Judge Becker pre-judged the issue of damages, before even going into the damages trial, in 2012, the Appellate Division 3rd Department prejudged the issue of damages in 2013, and Judge Dowd rubber-stamped those two decisions on June 12, 2015.
That is just one reversible error out of many that Judge Dowd made aplenty in the Mokay case. So far, I counted more than 30 reversible errors, and my analysis of the case is far from complete.
I will publish a full table of issues that constituted, in my view, reversible errors (with legal grounds for my view) a little later. By the way, Dowd and other courts that decided those issues, never bothered to provide any legal grounds for not following the law throughout the litigation in the Mokay case.
Which brings me to this thorny issue. There are simply too many of mistakes, for them to be a coincidence, when stakes in litigation are so high and when the only damages claimed are legal fees of a conflicted law firm headed by a son of a judge.
When a judge decides one, or even several issues, not many, against the law, even when judge makes a couple of reversible errors - that is bad, but does not necessarily smack of corruption.
When a judge disregards, ignores or shrugs off as "brouhaha" every single law applicable to the case, state or federal, constitutional and statutory, rules of ethics and civility, lack of proof in the record - only to award nearly half a million in judgment in a case when not a penny could be awarded as a matter of law - that SMACKS of corruption to me.
Moreover, when Judge Dowd attempted to punish me for not appearing at a trial for being injured and having a doctor's diagnosis and medical release from work (and Dowd had my doctor's report a day before trial, and injuries happen without asking us when to happen), and when Dowd attempted to punish me 6 days after his final decision in the case (when, if he claims he had jurisdiction to conduct a trial without my presence, he lost jurisdiction in the case after he made the decision on damages), Dowd really hit the bottom of judicial misconduct.

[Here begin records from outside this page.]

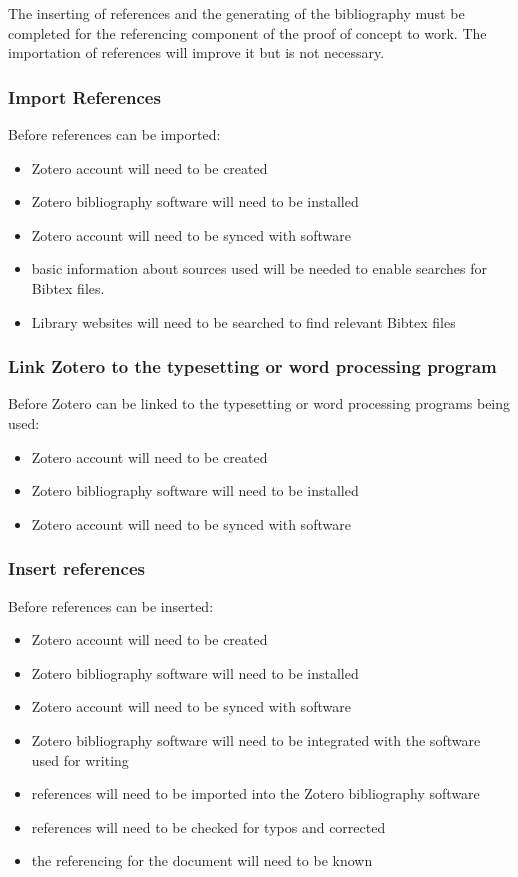 \documentclass{article}
\begin{document}
The inserting of references and the generating of the bibliography must be completed for the referencing component of the proof of concept to work. The importation of references will improve it but is not necessary.

\subsubsection*{Import References}

Before references can be imported:
\begin{itemize}
\item Zotero account will need to be created
    \item Zotero bibliography software will need to be installed
    \item Zotero account will need to be synced with software
    \item basic information about sources used will be needed to enable searches for Bibtex files.
    \item Library websites will need to be searched to find relevant Bibtex files
\end{itemize}

\subsubsection*{Link Zotero to the typesetting or word processing program}

Before Zotero can be linked to the typesetting or word processing programs being used:
\begin{itemize}
\item Zotero account will need to be created
    \item Zotero bibliography software will need to be installed
    \item Zotero account will need to be synced with software
\end{itemize}

\subsubsection*{Insert references}

Before references can be inserted:
\begin{itemize}
\item Zotero account will need to be created
    \item Zotero bibliography software will need to be installed
    \item Zotero account will need to be synced with software
    \item Zotero bibliography software will need to be integrated with the software used for writing
    \item references will need to be imported into the Zotero bibliography software
    \item references will need to be checked for typos and corrected
    \item the referencing for the document will need to be known
\end{itemize}
\end{document}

Moreover, the attempt to punish me "coincidentally" came on the same date when I commented on Judge Dowd's incompetence in this very case, (see here and here) which appears far from being coincidental to me (see also my blog here).

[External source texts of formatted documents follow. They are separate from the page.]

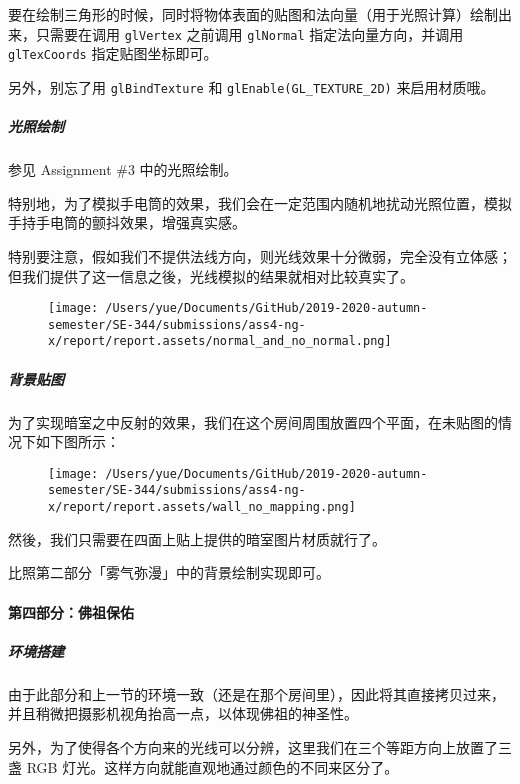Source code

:\documentclass[
]{article}
\begin{document}
要在绘制三角形的时候，同时将物体表面的贴图和法向量（用于光照计算）绘制出来，只需要在调用
\texttt{glVertex} 之前调用 \texttt{glNormal} 指定法向量方向，并调用
\texttt{glTexCoords} 指定贴图坐标即可。

另外，别忘了用 \texttt{glBindTexture} 和
\texttt{glEnable(GL\_TEXTURE\_2D)} 来启用材质哦。

\hypertarget{header-n232}{%
\subparagraph{光照绘制}\label{header-n232}}

参见 Assignment \#3 中的光照绘制。

特别地，为了模拟手电筒的效果，我们会在一定范围内随机地扰动光照位置，模拟手持手电筒的颤抖效果，增强真实感。

特别要注意，假如我们不提供法线方向，则光线效果十分微弱，完全没有立体感；但我们提供了这一信息之後，光线模拟的结果就相对比较真实了。

\begin{figure}
\centering
\texttt{[image: /Users/yue/Documents/GitHub/2019-2020-autumn-semester/SE-344/submissions/ass4-ng-x/report/report.assets/normal\_and\_no\_normal.png]}
\caption{}
\end{figure}

\hypertarget{header-n237}{%
\subparagraph{背景贴图}\label{header-n237}}

为了实现暗室之中反射的效果，我们在这个房间周围放置四个平面，在未贴图的情况下如下图所示：

\begin{figure}
\centering
\texttt{[image: /Users/yue/Documents/GitHub/2019-2020-autumn-semester/SE-344/submissions/ass4-ng-x/report/report.assets/wall\_no\_mapping.png]}
\caption{}
\end{figure}

然後，我们只需要在四面上贴上提供的暗室图片材质就行了。

比照第二部分「雾气弥漫」中的背景绘制实现即可。

\hypertarget{header-n242}{%
\paragraph{第四部分：佛祖保佑}\label{header-n242}}

\hypertarget{header-n243}{%
\subparagraph{环境搭建}\label{header-n243}}

由于此部分和上一节的环境一致（还是在那个房间里），因此将其直接拷贝过来，并且稍微把摄影机视角抬高一点，以体现佛祖的神圣性。

另外，为了使得各个方向来的光线可以分辨，这里我们在三个等距方向上放置了三盏
RGB 灯光。这样方向就能直观地通过颜色的不同来区分了。
\end{document}
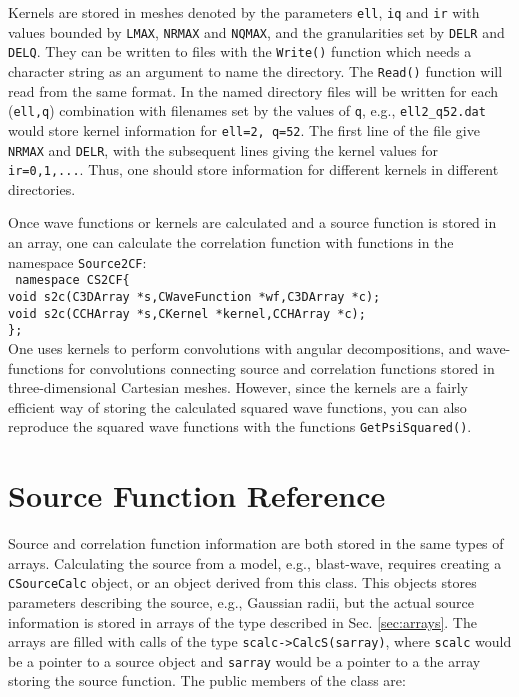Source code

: \documentclass[10pt]{article}
\def\tab{\hspace*{9pt}}
\begin{document}
Kernels are stored in meshes denoted by the parameters {\tt ell}, {\tt iq} and {\tt ir} with values bounded by {\tt LMAX}, {\tt NRMAX} and {\tt NQMAX}, and the granularities set by {\tt DELR} and {\tt DELQ}. They can be written to files with the {\tt Write()} function which needs a character string as an argument to name the directory. The {\tt Read()} function will read from the same format. In the named directory files will be written for each ({\tt ell,q}) combination with filenames set by the values of {\tt q}, e.g., {\tt ell2\_q52.dat} would store kernel information for {\tt ell=2, q=52}. The first line of the file give {\tt NRMAX} and {\tt DELR}, with the subsequent lines giving the kernel values for {\tt ir=0,1,...}. Thus, one should store information for different kernels in different directories.

Once wave functions or kernels are calculated and a source function is stored in an array, one can calculate the correlation function with functions in the namespace {\tt Source2CF}:\\
{\tt
namespace CS2CF\{\\
\tab void s2c(C3DArray *s,CWaveFunction *wf,C3DArray *c);\\
\tab void s2c(CCHArray *s,CKernel *kernel,CCHArray *c);\\
\};}\\
One uses kernels to perform convolutions with angular decompositions, and wave-functions for convolutions connecting source and correlation functions stored in three-dimensional Cartesian meshes. However, since the kernels are a fairly efficient way of storing the calculated squared wave functions, you can also reproduce the squared wave functions with the functions {\tt GetPsiSquared()}.

\section{Source Function Reference}

Source and correlation function information are both stored in the same types of arrays. Calculating the source from a model, e.g., blast-wave, requires creating a {\tt CSourceCalc} object, or an object derived from this class. This objects stores parameters describing the source, e.g., Gaussian radii, but the actual source information is stored in arrays of the type described in Sec. \ref{sec:arrays}. The arrays are filled with calls of the type {\tt scalc->CalcS(sarray)}, where {\tt scalc} would be a pointer to a source object and {\tt sarray} would be a pointer to a the array storing the source function. The public members of the class are:
\end{document}
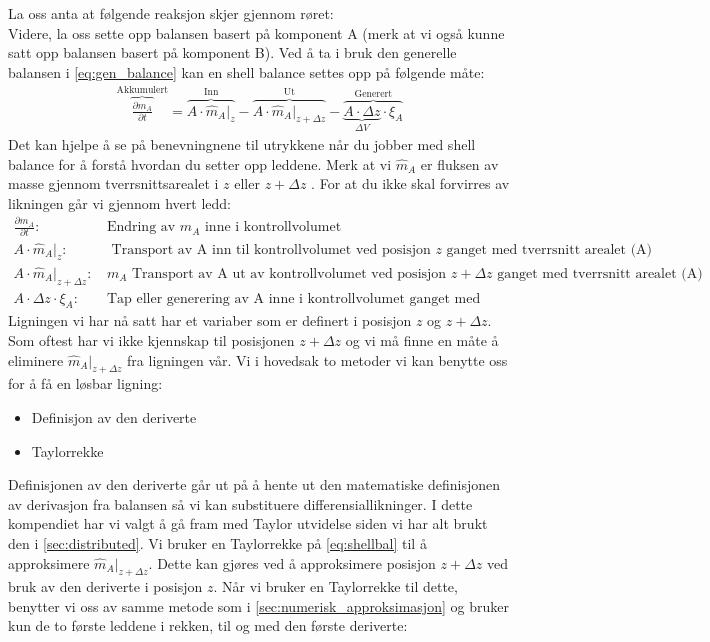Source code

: La oss anta at følgende reaksjon skjer gjennom røret: \\
Videre, la oss sette opp balansen basert på komponent A (merk at vi også kunne satt opp balansen basert på komponent B). Ved å ta i bruk den generelle balansen i \cref{eq:gen_balance} kan en shell balance settes opp på følgende måte:
\begin{equation}
\begin{split}
\label{eq:shellbal}
    \overbrace{\frac{\partial m_A}{\partial t}}^{\text{Akkumulert}} = \overbrace{A \cdot \hat{m}_A\big|_z}^{\text{Inn}} - \overbrace{A \cdot \hat{m}_A\big|_{z+\Delta z}}^{\text{Ut}} - \overbrace{\underbrace{A \cdot \Delta z}_\text{$\Delta V$} \cdot \xi_A}^{\text{Generert}} 
\end{split}
\end{equation}
   Det kan hjelpe å se på benevningnene til utrykkene når du jobber med shell balance for å forstå hvordan du setter opp leddene. Merk at vi $\hat{m}_A$ er fluksen av masse gjennom tverrsnittsarealet i $z$ eller $z + \Delta z$ . For at du ikke skal forvirres av likningen går vi gjennom hvert ledd:
\begin{align*}
     \frac{\partial m_A}{\partial t}:&\, \text{Endring av }m_A\text{ inne i kontrollvolumet}\\
     A \cdot \hat{m}_A\big|_z:&\, \text{ Transport av A inn til kontrollvolumet ved posisjon }z\text{ ganget med tverrsnitt arealet (A)} \\
     A \cdot \hat{m}_A\big|_{z+\Delta z}:&\, m_A \text{ Transport av A ut av kontrollvolumet ved posisjon }z+\Delta z \text{ ganget med tverrsnitt arealet (A)} \\
     A\cdot \Delta z \cdot \xi_A:&\, \text{Tap eller generering av A inne i kontrollvolumet ganget med volumet av unit cellen} 
\end{align*}
Ligningen vi har nå satt har et variaber som er definert i posisjon $z$ og $z + \Delta z$. Som oftest har vi ikke kjennskap til posisjonen $z + \Delta z$ og vi må finne en måte å eliminere $\hat{m}_A\big|_{z+\Delta z}$ fra ligningen vår.
Vi i hovedsak to metoder vi kan benytte oss for å få en løsbar ligning:
\begin{itemize}
    \item Definisjon av den deriverte
    \item Taylorrekke
\end{itemize}
Definisjonen av den deriverte går ut på å hente ut den matematiske definisjonen av derivasjon fra balansen så vi kan substituere differensiallikninger. I dette kompendiet har vi valgt å gå fram med Taylor utvidelse siden vi har alt brukt den i \cref{sec:distributed}. Vi bruker en Taylorrekke på \cref{eq:shellbal} til å approksimere $\hat{m}_A\big|_{z+\Delta z}$. Dette kan gjøres ved å approksimere posisjon $z+\Delta z$ ved bruk av den deriverte i posisjon $z$. Når vi bruker en Taylorrekke til dette, benytter vi oss av samme metode som i \cref{sec:numerisk_approksimasjon} og bruker kun de to første leddene i rekken, til og med den første deriverte:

When Dowd directed the court not to give me access to trial exhibits that were admitted by him "in bulk" on April 7, 2015 (at least that is what the trial transcript shows), after he already made his decision based on those exhibits and after they no longer were or could be in use by him - when his jurisdiction over the case ceased, as of the date of his final decision of June 12, 2015 - that is only proving that something is rotten.
By the way, Dowd's office so far ignored my request for Dowd's vacation schedule that I made yesterday, and Delaware County Supreme Court Clerk Kelly Sanfilippo ignored my request for access to the file or for an explanation why access was denied.
Yet, issues that I raise in the Mokay litigation are all issues of public concern, and I will do my best to get to the bottom of misconduct and, in my view, corruption in this case - for the benefit of my client, and for the benefit of the public.